• **Description of the task**: All entries below must be given again word for word.

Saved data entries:
#####
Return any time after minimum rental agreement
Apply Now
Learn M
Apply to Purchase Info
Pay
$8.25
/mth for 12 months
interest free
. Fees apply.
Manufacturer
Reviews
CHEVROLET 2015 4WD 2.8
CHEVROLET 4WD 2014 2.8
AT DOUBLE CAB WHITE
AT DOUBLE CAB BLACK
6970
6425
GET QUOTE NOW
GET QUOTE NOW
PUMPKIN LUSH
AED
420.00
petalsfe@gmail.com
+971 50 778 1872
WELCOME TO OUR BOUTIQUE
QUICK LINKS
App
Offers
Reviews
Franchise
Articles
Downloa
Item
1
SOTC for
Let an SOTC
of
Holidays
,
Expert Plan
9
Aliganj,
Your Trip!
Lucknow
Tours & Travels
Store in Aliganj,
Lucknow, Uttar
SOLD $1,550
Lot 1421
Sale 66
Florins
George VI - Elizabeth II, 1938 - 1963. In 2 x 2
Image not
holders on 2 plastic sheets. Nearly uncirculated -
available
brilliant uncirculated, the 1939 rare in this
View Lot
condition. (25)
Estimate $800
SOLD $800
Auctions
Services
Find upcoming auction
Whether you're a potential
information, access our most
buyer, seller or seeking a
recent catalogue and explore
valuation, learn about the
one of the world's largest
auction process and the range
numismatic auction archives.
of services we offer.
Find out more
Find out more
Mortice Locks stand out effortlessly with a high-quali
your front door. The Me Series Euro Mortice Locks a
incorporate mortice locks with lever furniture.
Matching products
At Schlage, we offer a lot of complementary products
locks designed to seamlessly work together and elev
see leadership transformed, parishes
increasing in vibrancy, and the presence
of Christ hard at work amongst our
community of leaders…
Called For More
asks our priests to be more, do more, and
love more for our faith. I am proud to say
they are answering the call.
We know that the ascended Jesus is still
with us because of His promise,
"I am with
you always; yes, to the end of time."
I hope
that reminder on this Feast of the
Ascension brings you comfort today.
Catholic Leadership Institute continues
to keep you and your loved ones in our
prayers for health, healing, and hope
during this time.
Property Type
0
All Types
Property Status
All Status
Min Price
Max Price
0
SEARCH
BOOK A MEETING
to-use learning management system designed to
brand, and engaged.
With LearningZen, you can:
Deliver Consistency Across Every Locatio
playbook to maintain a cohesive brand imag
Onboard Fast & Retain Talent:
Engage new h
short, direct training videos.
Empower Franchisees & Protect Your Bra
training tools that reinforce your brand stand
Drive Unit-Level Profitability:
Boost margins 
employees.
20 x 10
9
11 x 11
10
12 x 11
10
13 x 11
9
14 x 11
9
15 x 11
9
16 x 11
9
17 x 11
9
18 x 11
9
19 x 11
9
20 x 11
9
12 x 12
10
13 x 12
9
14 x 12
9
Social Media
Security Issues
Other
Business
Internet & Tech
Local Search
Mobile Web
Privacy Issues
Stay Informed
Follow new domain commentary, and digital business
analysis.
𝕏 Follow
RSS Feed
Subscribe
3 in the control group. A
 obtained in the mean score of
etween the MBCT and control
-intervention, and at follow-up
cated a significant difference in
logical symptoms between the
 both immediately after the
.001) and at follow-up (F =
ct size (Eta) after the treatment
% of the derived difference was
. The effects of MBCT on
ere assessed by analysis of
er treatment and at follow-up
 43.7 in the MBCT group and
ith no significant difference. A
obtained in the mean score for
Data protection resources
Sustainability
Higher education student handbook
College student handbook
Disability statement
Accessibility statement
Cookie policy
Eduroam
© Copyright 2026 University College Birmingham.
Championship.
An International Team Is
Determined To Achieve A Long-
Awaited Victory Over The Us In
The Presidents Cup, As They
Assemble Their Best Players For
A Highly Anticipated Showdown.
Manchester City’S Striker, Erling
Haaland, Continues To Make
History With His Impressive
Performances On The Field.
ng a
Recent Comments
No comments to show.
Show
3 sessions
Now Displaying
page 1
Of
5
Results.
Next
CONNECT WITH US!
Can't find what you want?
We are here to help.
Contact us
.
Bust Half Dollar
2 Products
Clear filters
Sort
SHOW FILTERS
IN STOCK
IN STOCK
#####
• **The completed task**:
Return any time after minimum rental agreement
Apply Now
Learn M
Apply to Purchase Info
Pay
$8.25
/mth for 12 months
interest free
. Fees apply.
Manufacturer
Reviews
CHEVROLET 2015 4WD 2.8
CHEVROLET 4WD 2014 2.8
AT DOUBLE CAB WHITE
AT DOUBLE CAB BLACK
6970
6425
GET QUOTE NOW
GET QUOTE NOW
PUMPKIN LUSH
AED
420.00
petalsfe@gmail.com
+971 50 778 1872
WELCOME TO OUR BOUTIQUE
QUICK LINKS
App
Offers
Reviews
Franchise
Articles
Downloa
Item
1
SOTC for
Let an SOTC
of
Holidays
,
Expert Plan
9
Aliganj,
Your Trip!
Lucknow
Tours & Travels
Store in Aliganj,
Lucknow, Uttar
SOLD $1,550
Lot 1421
Sale 66
Florins
George VI - Elizabeth II, 1938 - 1963. In 2 x 2
Image not
holders on 2 plastic sheets. Nearly uncirculated -
available
brilliant uncirculated, the 1939 rare in this
View Lot
condition. (25)
Estimate $800
SOLD $800
Auctions
Services
Find upcoming auction
Whether you're a potential
information, access our most
buyer, seller or seeking a
recent catalogue and explore
valuation, learn about the
one of the world's largest
auction process and the range
numismatic auction archives.
of services we offer.
Find out more
Find out more
Mortice Locks stand out effortlessly with a high-quali
your front door. The Me Series Euro Mortice Locks a
incorporate mortice locks with lever furniture.
Matching products
At Schlage, we offer a lot of complementary products
locks designed to seamlessly work together and elev
see leadership transformed, parishes
increasing in vibrancy, and the presence
of Christ hard at work amongst our
community of leaders…
Called For More
asks our priests to be more, do more, and
love more for our faith. I am proud to say
they are answering the call.
We know that the ascended Jesus is still
with us because of His promise,
"I am with
you always; yes, to the end of time."
I hope
that reminder on this Feast of the
Ascension brings you comfort today.
Catholic Leadership Institute continues
to keep you and your loved ones in our
prayers for health, healing, and hope
during this time.
Property Type
0
All Types
Property Status
All Status
Min Price
Max Price
0
SEARCH
BOOK A MEETING
to-use learning management system designed to
brand, and engaged.
With LearningZen, you can:
Deliver Consistency Across Every Locatio
playbook to maintain a cohesive brand imag
Onboard Fast & Retain Talent:
Engage new h
short, direct training videos.
Empower Franchisees & Protect Your Bra
training tools that reinforce your brand stand
Drive Unit-Level Profitability:
Boost margins 
employees.
20 x 10
9
11 x 11
10
12 x 11
10
13 x 11
9
14 x 11
9
15 x 11
9
16 x 11
9
17 x 11
9
18 x 11
9
19 x 11
9
20 x 11
9
12 x 12
10
13 x 12
9
14 x 12
9
Social Media
Security Issues
Other
Business
Internet & Tech
Local Search
Mobile Web
Privacy Issues
Stay Informed
Follow new domain commentary, and digital business
analysis.
𝕏 Follow
RSS Feed
Subscribe
3 in the control group. A
 obtained in the mean score of
etween the MBCT and control
-intervention, and at follow-up
cated a significant difference in
logical symptoms between the
 both immediately after the
.001) and at follow-up (F =
ct size (Eta) after the treatment
% of the derived difference was
. The effects of MBCT on
ere assessed by analysis of
er treatment and at follow-up
 43.7 in the MBCT group and
ith no significant difference. A
obtained in the mean score for
Data protection resources
Sustainability
Higher education student handbook
College student handbook
Disability statement
Accessibility statement
Cookie policy
Eduroam
© Copyright 2026 University College Birmingham.
Championship.
An International Team Is
Determined To Achieve A Long-
Awaited Victory Over The Us In
The Presidents Cup, As They
Assemble Their Best Players For
A Highly Anticipated Showdown.
Manchester City’S Striker, Erling
Haaland, Continues To Make
History With His Impressive
Performances On The Field.
ng a
Recent Comments
No comments to show.
Show
3 sessions
Now Displaying
page 1
Of
5
Results.
Next
CONNECT WITH US!
Can't find what you want?
We are here to help.
Contact us
.
Bust Half Dollar
2 Products
Clear filters
Sort
SHOW FILTERS
IN STOCK
IN STOCK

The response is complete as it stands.